RIFORMA CARTABIA: TRA CRIMINALIZZAZIONE E ESTENSIONE DELLE PENE
Ritorna in auge la grande “sfida” della ministra Marta Cartabia di mettere mano alla giustizia italiana, così definita da lei stessa in una dichiarazione rilasciata durante la sua visita negli Usa. La riforma rientra nel programma politico del PNRR in qualità di riforma “orizzontale”, dato che l’obiettivo principale è quello di snellire i procedimenti penali italiani andando ad accorciare i tempi e migliorare l’efficienza dei tribunali. In realtà, la ministra Cartabia parte da premesse tutt’altro che orizzontali e il suo operato potrebbe costituire numerosi passi indietro a favore di una giustizia che estende a macchia d’olio profili criminalizzati e dunque passibili di pena.
Questa riforma andrà a investire a cascata la società tutta proprio per il meccanismo secondo il quale, per invertire la tendenza dei tempi giurassici della magistratura, è possibile estendere i casi passibili di pena a numerosi reati ricorrendo a pene alternative e sostenendo una logica ipocrita e violenta basata sulla reinserzione nella società. In particolar modo, la riforma Cartabia si fa carico di quattro obiettivi: un’importante deflazione del carico giudiziario, un più ampio accesso alle pene alternative, una maggior selezione dei processi destinati al dibattimento e una significativa riduzione delle impugnazioni. Il tutto accompagnato da una significativa riduzione dell’ipotesi di prescrizione del reato.
È interessante il punto di vista che ci propone Vincenzo Scalia, criminologo e docente all’Università di Firenze, che per analizzare questa riforma si riferisce ai lavori critici di Stanley Cohen, criminologo degli anni 80 che fece da spartiacque nella disciplina. Nel 1985 Cohen sosteneva come l’aumento delle pene alternative al carcere avessero l’effetto di ampliare il raggio di criminalizzazione. Inoltre, in questo estensione entrano in gioco una serie di operatori sociali, dai servizi sociali pubblici a organizzazioni e enti di volontariato del terzo settore, che diventano mediatori tra gli imputati e la giustizia, assumendo così un ruolo punitivo tutt’altro che nei termini di possibilità di reintegrazione. Non da ultimo, occorre evidenziare l’elemento della precarietà sociale di quei soggetti che in un contesto simile assumono immediatamente lo status di devianti e che, in un circuito che si autoalimenta, finiranno nelle maglie della magistratura andando ad allargare il bacino dei soggetti considerati a rischio.

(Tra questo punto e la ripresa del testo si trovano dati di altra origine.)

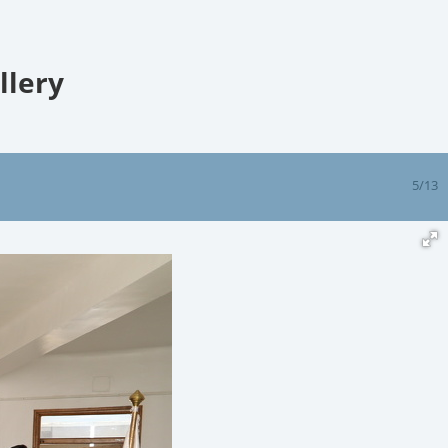
llery
5/13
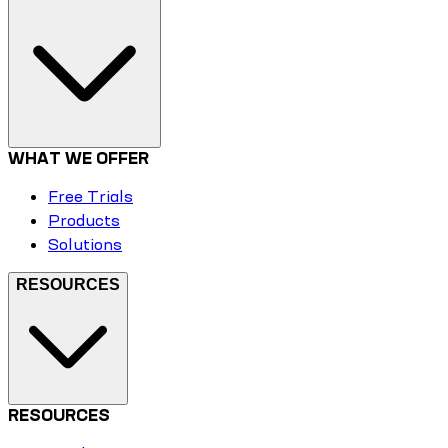
WHAT WE OFFER
Free Trials
Products
Solutions
RESOURCES
RESOURCES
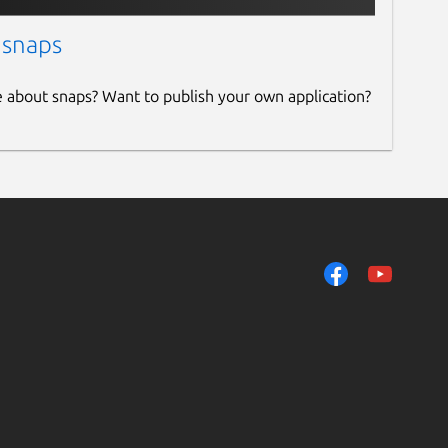
 snaps
e about snaps? Want to publish your own application?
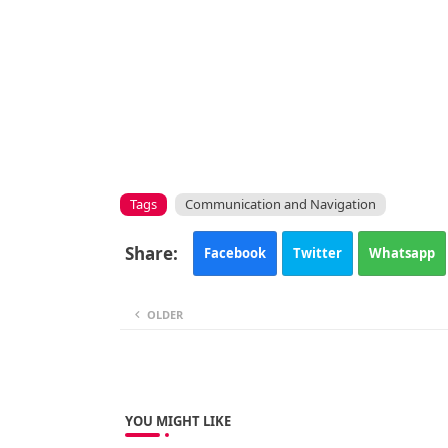
Tags
Communication and Navigation
Facebook
Twitter
Whatsapp
OLDER
YOU MIGHT LIKE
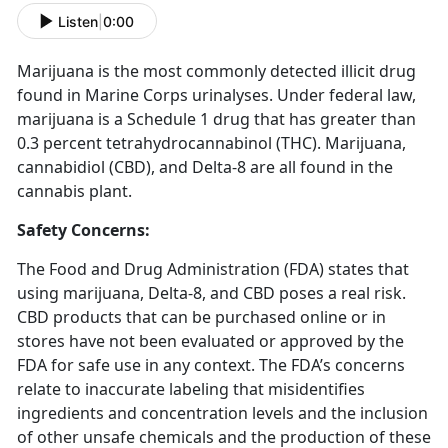
Listen
|
0:00
Marijuana is the most commonly detected illicit drug
found in Marine Corps urinalyses. Under federal law,
marijuana is a Schedule 1 drug that has greater than
0.3 percent tetrahydrocannabinol (THC). Marijuana,
cannabidiol (CBD), and Delta-8 are all found in the
cannabis plant.
Safety Concerns:
The Food and Drug Administration (FDA) states that
using marijuana, Delta-8, and CBD poses a real risk.
CBD products that can be purchased online or in
stores have not been evaluated or approved by the
FDA for safe use in any context. The FDA’s concerns
relate to inaccurate labeling that misidentifies
ingredients and concentration levels and the inclusion
of other unsafe chemicals and the production of these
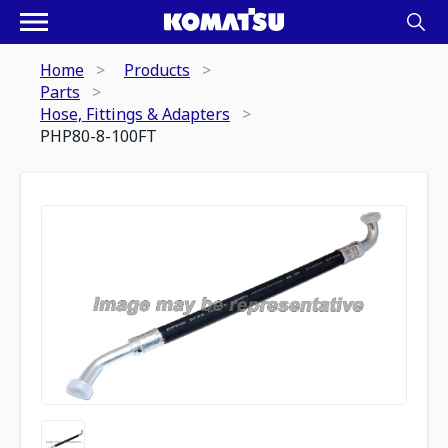
Home
Products
Parts
Hose, Fittings & Adapters
PHP80-8-100FT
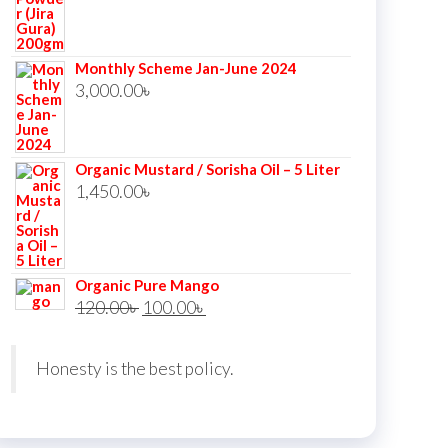
price
price
was:
is:
Monthly Scheme Jan-June 2024
350.00৳ .
340.00৳ .
3,000.00
৳
Organic Mustard / Sorisha Oil – 5 Liter
1,450.00
৳
Organic Pure Mango
Original
Current
120.00
৳
100.00
৳
price
price
was:
is:
Honesty is the best policy.
120.00৳ .
100.00৳ .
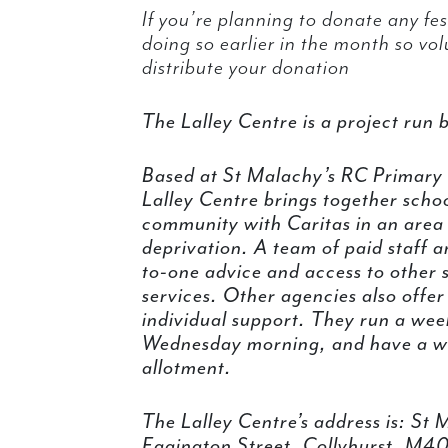
If you’re planning to donate any fest
doing so earlier in the month so vo
distribute your donation
The Lalley Centre is a project run 
Based at St Malachy’s RC Primary S
Lalley Centre brings together schoo
community with Caritas in an area 
deprivation. A team of paid staff 
to-one advice and access to other 
services. Other agencies also offer
individual support. They run a we
Wednesday morning, and have a w
allotment.
The Lalley Centre’s address is: St
Eggington Street, Collyhurst, M4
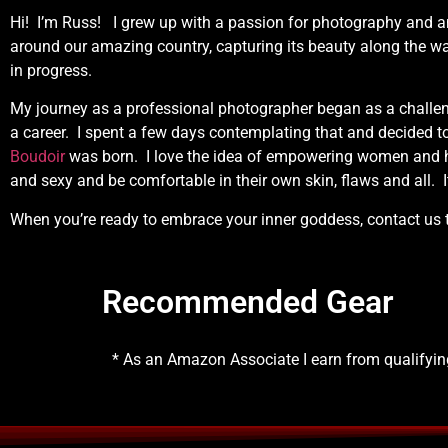
Hi! I’m Russ! I grew up with a passion for photography and 
around our amazing country, capturing its beauty along the w
in progress.
My journey as a professional photographer began as a challen
a career. I spent a few days contemplating that and decided t
Boudoir
was born. I love the idea of empowering women and he
and sexy and be comfortable in their own skin, flaws and all. I
When you’re ready to embrace your inner goddess, contact us
Recommended Gear
* As an Amazon Associate I earn from qualifyi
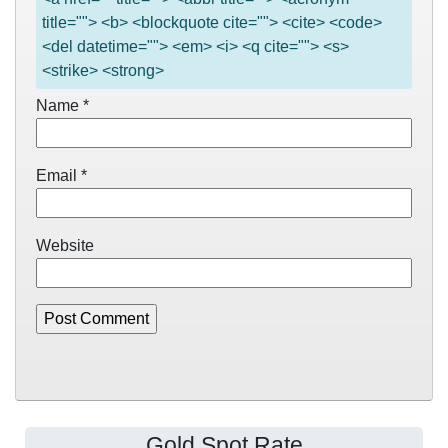
title=""> <b> <blockquote cite=""> <cite> <code>
<del datetime=""> <em> <i> <q cite=""> <s>
<strike> <strong>
Name
*
Email
*
Website
Gold Spot Rate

La riforma Cartabia si può leggere in questi termini, una manovra che va ad allargare le possibilità di penalità in Italia all’interno dei gruppi sociali già perseguiti dalla legge in maniera particolare, dagli immigrati, ai rom, agli attivisti politici, ai poveri. Parallelamente, andrà a beneficiare tutti quei settori dell’assistenzialismo e della sinistra benpensante che potranno occuparsi della rieducazione degli imputati in una dinamica per la quale le loro pene saranno considerate legittime agli occhi della società.